Start of Block
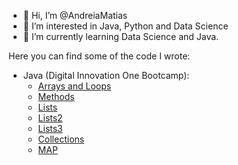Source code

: - 👋 Hi, I’m @AndreiaMatias
- 👀 I’m interested in Java, Python and Data Science
- 🌱 I’m currently learning Data Science and Java.

Here you can find some of the code I wrote:

- Java (Digital Innovation One Bootcamp):
  - [Arrays and Loops](https://github.com/AndreiaMatias/DIO_Loops_Java)
  - [Methods](https://github.com/AndreiaMatias/DIO_metodos_java)
  - [Lists](https://github.com/AndreiaMatias/DIO_exercicio_inquerito)
  - [Lists2](https://github.com/AndreiaMatias/DIO_listas_java)
  - [Lists3](https://github.com/AndreiaMatias/DIO_ordenacaoListas_java)
  - [Collections](https://github.com/AndreiaMatias/DIO_Java_Collections)
  - [MAP](https://github.com/AndreiaMatias/DIO_ExerciciosMap)
  
  
  



<!---
AndreiaMatias/AndreiaMatias is a ✨ special ✨ repository because its `README.md` (this file) appears on your GitHub profile.
You can click the Preview link to take a look at your changes.
--->
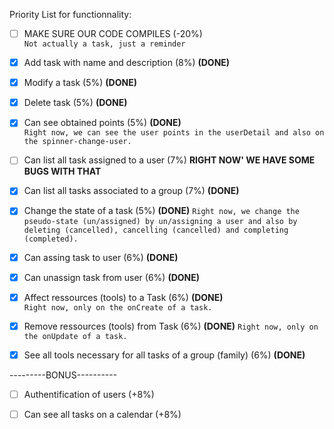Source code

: Priority List for functionnality:

- [ ] MAKE SURE OUR CODE COMPILES (-20%)  
                  `Not actually a task, just a reminder`

- [x] Add task with name and description (8%) **(DONE)**   
                                                                
- [x] Modify a task (5%) **(DONE)**  

- [x] Delete task (5%) **(DONE)**  

- [x] Can see obtained points (5%) **(DONE)**  
                  `Right now, we can see the user points in the userDetail and also on the spinner-change-user.`

- [ ] Can list all task assigned to a user (7%) **RIGHT NOW' WE HAVE SOME BUGS WITH THAT**
    
- [x] Can list all tasks associated to a group (7%) **(DONE)**  

- [x] Change the state of a task (5%) **(DONE)**
                  `Right now, we change the pseudo-state (un/assigned) by un/assigning a user and also by deleting (cancelled),
                   cancelling (cancelled) and completing (completed).`

- [x] Can assing task to user (6%) **(DONE)**  

- [x] Can unassign task from user (6%) **(DONE)**  

- [x] Affect ressources (tools) to a Task (6%) **(DONE)**  
                  `Right now, only on the onCreate of a task.`

- [x] Remove ressources (tools) from Task (6%) **(DONE)**
                  `Right now, only on the onUpdate of a task.`
    
- [x] See all tools necessary for all tasks of a group (family) (6%) **(DONE)**

---------BONUS----------

- [ ] Authentification of users (+8%)

- [ ] Can see all tasks on a calendar (+8%)
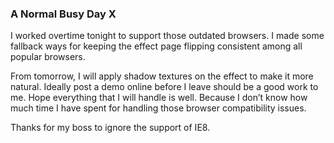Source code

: ### A Normal Busy Day X
I worked overtime tonight to support those outdated browsers. I made some fallback ways for keeping the effect page flipping consistent among all popular browsers.

From tomorrow, I will apply shadow textures on the effect to make it more natural. Ideally post a demo online before I leave should be a good work to me. Hope everything that I will handle is well. Because I don’t know how much time I have spent for handling those browser compatibility issues.

Thanks for my boss to ignore the support of IE8.
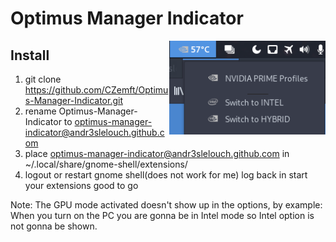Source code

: # Optimus Manager Indicator

<img src="./example.png" alt="Optimus Manager Indicator" width="250" align="right" />

## Install

1. git clone https://github.com/CZemft/Optimus-Manager-Indicator.git
2. rename Optimus-Manager-Indicator to optimus-manager-indicator@andr3slelouch.github.com
3. place optimus-manager-indicator@andr3slelouch.github.com in ~/.local/share/gnome-shell/extensions/
4. logout or restart gnome shell(does not work for me) log back in start your extensions good to go

Note: The GPU mode activated doesn't show up in the options, by example: When you turn on the PC you are gonna be in Intel mode so Intel option is not gonna be shown.
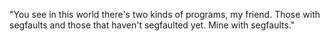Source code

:[](https://raw.githubusercontent.com/mosolovsa/mosolovsa/refs/heads/main/tuko.png)
"You see in this world there's two kinds of programs, my friend. Those with segfaults and those that haven't segfaulted yet. Mine with segfaults."
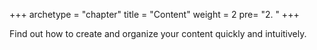 +++
archetype = "chapter"
title = "Content"
weight = 2
pre= "2. "
+++

Find out how to create and organize your content quickly and intuitively.
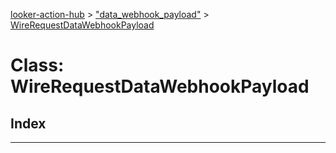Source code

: [looker-action-hub](../README.md) > ["data_webhook_payload"](../modules/_data_webhook_payload_.md) > [WireRequestDataWebhookPayload](../classes/_data_webhook_payload_.wirerequestdatawebhookpayload.md)



# Class: WireRequestDataWebhookPayload

## Index


---
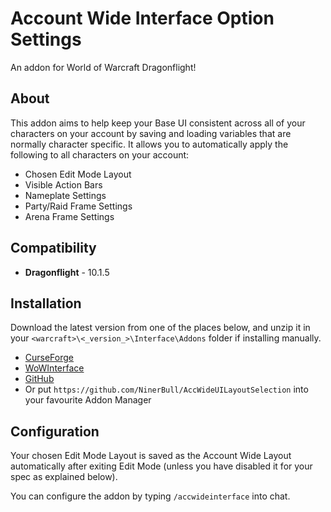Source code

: # Account Wide Interface Option Settings

An addon for World of Warcraft Dragonflight!

## About
This addon aims to help keep your Base UI consistent across all of your characters on your account by saving and loading variables that are normally character specific.
It allows you to automatically apply the following to all characters on your account:
* Chosen Edit Mode Layout
* Visible Action Bars
* Nameplate Settings
* Party/Raid Frame Settings
* Arena Frame Settings

## Compatibility
* **Dragonflight** - 10.1.5

## Installation
Download the latest version from one of the places below, and unzip it in your `<warcraft>\<_version_>\Interface\Addons` folder if installing manually.

* [CurseForge](https://www.curseforge.com/wow/addons/account-wide-ui)
* [WoWInterface](https://www.wowinterface.com/downloads/info26459-AccountWideUILayoutSelection.html)
* [GitHub](https://github.com/NinerBull/AccWideUILayoutSelection/releases/latest)
* Or put `https://github.com/NinerBull/AccWideUILayoutSelection` into your favourite Addon Manager


## Configuration
Your chosen Edit Mode Layout is saved as the Account Wide Layout automatically after exiting Edit Mode (unless you have disabled it for your spec as explained below).

You can configure the addon by typing `/accwideinterface` into chat.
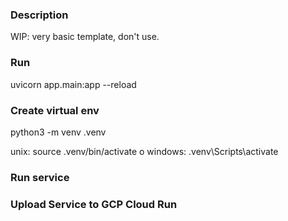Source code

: ### Description
WIP: very basic template, don't use. 

### Run

uvicorn app.main:app --reload

### Create virtual env

python3 -m venv .venv


unix: source .venv/bin/activate   o  windows: .venv\Scripts\activate

### Run service



### Upload Service to GCP Cloud Run

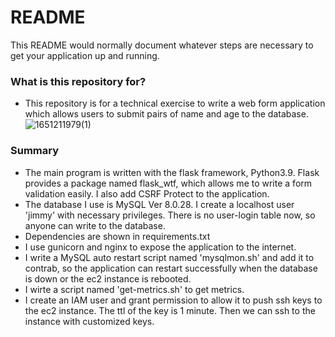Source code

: # README #

This README would normally document whatever steps are necessary to get your application up and running.

### What is this repository for? ###

* This repository is for a technical exercise to write a web form application which allows users to submit pairs of name and age to the database.
![1651211979(1)](https://user-images.githubusercontent.com/57895489/165891891-c3d8fb7a-e038-4922-b170-7dfe1279c1a2.png)

### Summary ###

* The main program is written with the flask framework, Python3.9. Flask provides a package named flask_wtf, which allows me to write a form validation easily. I also add CSRF Protect to the application.
* The database I use is MySQL Ver 8.0.28. I create a localhost user 'jimmy' with necessary privileges. There is no user-login table now, so anyone can write to the database.
* Dependencies are shown in requirements.txt
* I use gunicorn and nginx to expose the application to the internet.
* I write a MySQL auto restart script named 'mysqlmon.sh' and add it to contrab, so the application can restart successfully when the database is down or the ec2 instance is rebooted.
* I wirte a script named 'get-metrics.sh' to get metrics.
* I create an IAM user and grant permission to allow it to push ssh keys to the ec2 instance. The ttl of the key is 1 minute. Then we can ssh to the instance with customized keys.
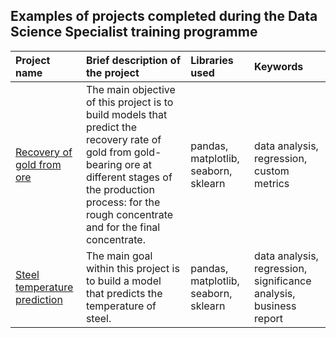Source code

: ## Examples of projects completed during the Data Science Specialist training programme

| Project name      | Brief description of the project| Libraries used| Keywords|
| :-------------------- | :---------------------|:---------------------------| :---------------------------|
| [Recovery of gold from ore](https://github.com/Kapshtak/experience/tree/main/gold) | The main objective of this project is to build models that predict the recovery rate of gold from gold-bearing ore at different stages of the production process: for the rough concentrate and for the final concentrate. | pandas, matplotlib, seaborn, sklearn | data analysis, regression, custom metrics
| [Steel temperature prediction](https://github.com/Kapshtak/experience/tree/main/steel) | The main goal within this project is to build a model that predicts the temperature of steel. | pandas, matplotlib, seaborn, sklearn | data analysis, regression, significance analysis, business report
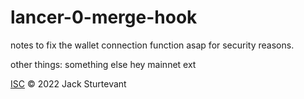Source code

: # lancer-0-merge-hook
notes to fix the wallet connection function asap for security reasons. 

other things: 
something else
hey mainnet
ext

[ISC](LICENSE) © 2022 Jack Sturtevant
End of Block
| Work to complete |
Quote every one of the records above word for word, leaving out the pictures.

| Response to the task |
Source code

: - 👋 Hi, I’m @AndreiaMatias
- 👀 I’m interested in Java, Python and Data Science
- 🌱 I’m currently learning Data Science and Java.

Here you can find some of the code I wrote:

- Java (Digital Innovation One Bootcamp):
  - [Arrays and Loops](https://github.com/AndreiaMatias/DIO_Loops_Java)
  - [Methods](https://github.com/AndreiaMatias/DIO_metodos_java)
  - [Lists](https://github.com/AndreiaMatias/DIO_exercicio_inquerito)
  - [Lists2](https://github.com/AndreiaMatias/DIO_listas_java)
  - [Lists3](https://github.com/AndreiaMatias/DIO_ordenacaoListas_java)
  - [Collections](https://github.com/AndreiaMatias/DIO_Java_Collections)
  - [MAP](https://github.com/AndreiaMatias/DIO_ExerciciosMap)
  
  
  



<!---
AndreiaMatias/AndreiaMatias is a ✨ special ✨ repository because its `README.md` (this file) appears on your GitHub profile.
You can click the Preview link to take a look at your changes.
--->
Source code

: Priority List for functionnality:

- [ ] MAKE SURE OUR CODE COMPILES (-20%)  
                  `Not actually a task, just a reminder`

- [x] Add task with name and description (8%) **(DONE)**   
                                                                
- [x] Modify a task (5%) **(DONE)**  

- [x] Delete task (5%) **(DONE)**  

- [x] Can see obtained points (5%) **(DONE)**  
                  `Right now, we can see the user points in the userDetail and also on the spinner-change-user.`

- [ ] Can list all task assigned to a user (7%) **RIGHT NOW' WE HAVE SOME BUGS WITH THAT**
    
- [x] Can list all tasks associated to a group (7%) **(DONE)**  

- [x] Change the state of a task (5%) **(DONE)**
                  `Right now, we change the pseudo-state (un/assigned) by un/assigning a user and also by deleting (cancelled),
                   cancelling (cancelled) and completing (completed).`

- [x] Can assing task to user (6%) **(DONE)**  

- [x] Can unassign task from user (6%) **(DONE)**  

- [x] Affect ressources (tools) to a Task (6%) **(DONE)**  
                  `Right now, only on the onCreate of a task.`

- [x] Remove ressources (tools) from Task (6%) **(DONE)**
                  `Right now, only on the onUpdate of a task.`
    
- [x] See all tools necessary for all tasks of a group (family) (6%) **(DONE)**

---------BONUS----------

- [ ] Authentification of users (+8%)

- [ ] Can see all tasks on a calendar (+8%)
Source code

: ### A Normal Busy Day X
I worked overtime tonight to support those outdated browsers. I made some fallback ways for keeping the effect page flipping consistent among all popular browsers.

From tomorrow, I will apply shadow textures on the effect to make it more natural. Ideally post a demo online before I leave should be a good work to me. Hope everything that I will handle is well. Because I don’t know how much time I have spent for handling those browser compatibility issues.

Thanks for my boss to ignore the support of IE8.
Source code

: # Optimus Manager Indicator

<img src="./example.png" alt="Optimus Manager Indicator" width="250" align="right" />

## Install

1. git clone https://github.com/CZemft/Optimus-Manager-Indicator.git
2. rename Optimus-Manager-Indicator to optimus-manager-indicator@andr3slelouch.github.com
3. place optimus-manager-indicator@andr3slelouch.github.com in ~/.local/share/gnome-shell/extensions/
4. logout or restart gnome shell(does not work for me) log back in start your extensions good to go

Note: The GPU mode activated doesn't show up in the options, by example: When you turn on the PC you are gonna be in Intel mode so Intel option is not gonna be shown.
Source code

:[](https://raw.githubusercontent.com/mosolovsa/mosolovsa/refs/heads/main/tuko.png)
"You see in this world there's two kinds of programs, my friend. Those with segfaults and those that haven't segfaulted yet. Mine with segfaults."
 +++
archetype = "chapter"
title = "Content"
weight = 2
pre= "2. "
+++

Find out how to create and organize your content quickly and intuitively.
Source code

: [looker-action-hub](../README.md) > ["data_webhook_payload"](../modules/_data_webhook_payload_.md) > [WireRequestDataWebhookPayload](../classes/_data_webhook_payload_.wirerequestdatawebhookpayload.md)



# Class: WireRequestDataWebhookPayload

## Index


---
Source code

: # Account Wide Interface Option Settings

An addon for World of Warcraft Dragonflight!

## About
This addon aims to help keep your Base UI consistent across all of your characters on your account by saving and loading variables that are normally character specific.
It allows you to automatically apply the following to all characters on your account:
* Chosen Edit Mode Layout
* Visible Action Bars
* Nameplate Settings
* Party/Raid Frame Settings
* Arena Frame Settings

## Compatibility
* **Dragonflight** - 10.1.5

## Installation
Download the latest version from one of the places below, and unzip it in your `<warcraft>\<_version_>\Interface\Addons` folder if installing manually.

* [CurseForge](https://www.curseforge.com/wow/addons/account-wide-ui)
* [WoWInterface](https://www.wowinterface.com/downloads/info26459-AccountWideUILayoutSelection.html)
* [GitHub](https://github.com/NinerBull/AccWideUILayoutSelection/releases/latest)
* Or put `https://github.com/NinerBull/AccWideUILayoutSelection` into your favourite Addon Manager


## Configuration
Your chosen Edit Mode Layout is saved as the Account Wide Layout automatically after exiting Edit Mode (unless you have disabled it for your spec as explained below).

You can configure the addon by typing `/accwideinterface` into chat.
Source code

: ### Description
WIP: very basic template, don't use. 

### Run

uvicorn app.main:app --reload

### Create virtual env

python3 -m venv .venv


unix: source .venv/bin/activate   o  windows: .venv\Scripts\activate

### Run service



### Upload Service to GCP Cloud Run

Source code

: # README #

This README would normally document whatever steps are necessary to get your application up and running.

### What is this repository for? ###

* This repository is for a technical exercise to write a web form application which allows users to submit pairs of name and age to the database.
![1651211979(1)](https://user-images.githubusercontent.com/57895489/165891891-c3d8fb7a-e038-4922-b170-7dfe1279c1a2.png)

### Summary ###

* The main program is written with the flask framework, Python3.9. Flask provides a package named flask_wtf, which allows me to write a form validation easily. I also add CSRF Protect to the application.
* The database I use is MySQL Ver 8.0.28. I create a localhost user 'jimmy' with necessary privileges. There is no user-login table now, so anyone can write to the database.
* Dependencies are shown in requirements.txt
* I use gunicorn and nginx to expose the application to the internet.
* I write a MySQL auto restart script named 'mysqlmon.sh' and add it to contrab, so the application can restart successfully when the database is down or the ec2 instance is rebooted.
* I wirte a script named 'get-metrics.sh' to get metrics.
* I create an IAM user and grant permission to allow it to push ssh keys to the ec2 instance. The ttl of the key is 1 minute. Then we can ssh to the instance with customized keys.
Source code

: ## Examples of projects completed during the Data Science Specialist training programme

| Project name      | Brief description of the project| Libraries used| Keywords|
| :-------------------- | :---------------------|:---------------------------| :---------------------------|
| [Recovery of gold from ore](https://github.com/Kapshtak/experience/tree/main/gold) | The main objective of this project is to build models that predict the recovery rate of gold from gold-bearing ore at different stages of the production process: for the rough concentrate and for the final concentrate. | pandas, matplotlib, seaborn, sklearn | data analysis, regression, custom metrics
| [Steel temperature prediction](https://github.com/Kapshtak/experience/tree/main/steel) | The main goal within this project is to build a model that predicts the temperature of steel. | pandas, matplotlib, seaborn, sklearn | data analysis, regression, significance analysis, business report
Source code

: # lancer-0-merge-hook
notes to fix the wallet connection function asap for security reasons. 

other things: 
something else
hey mainnet
ext

[ISC](LICENSE) © 2022 Jack Sturtevant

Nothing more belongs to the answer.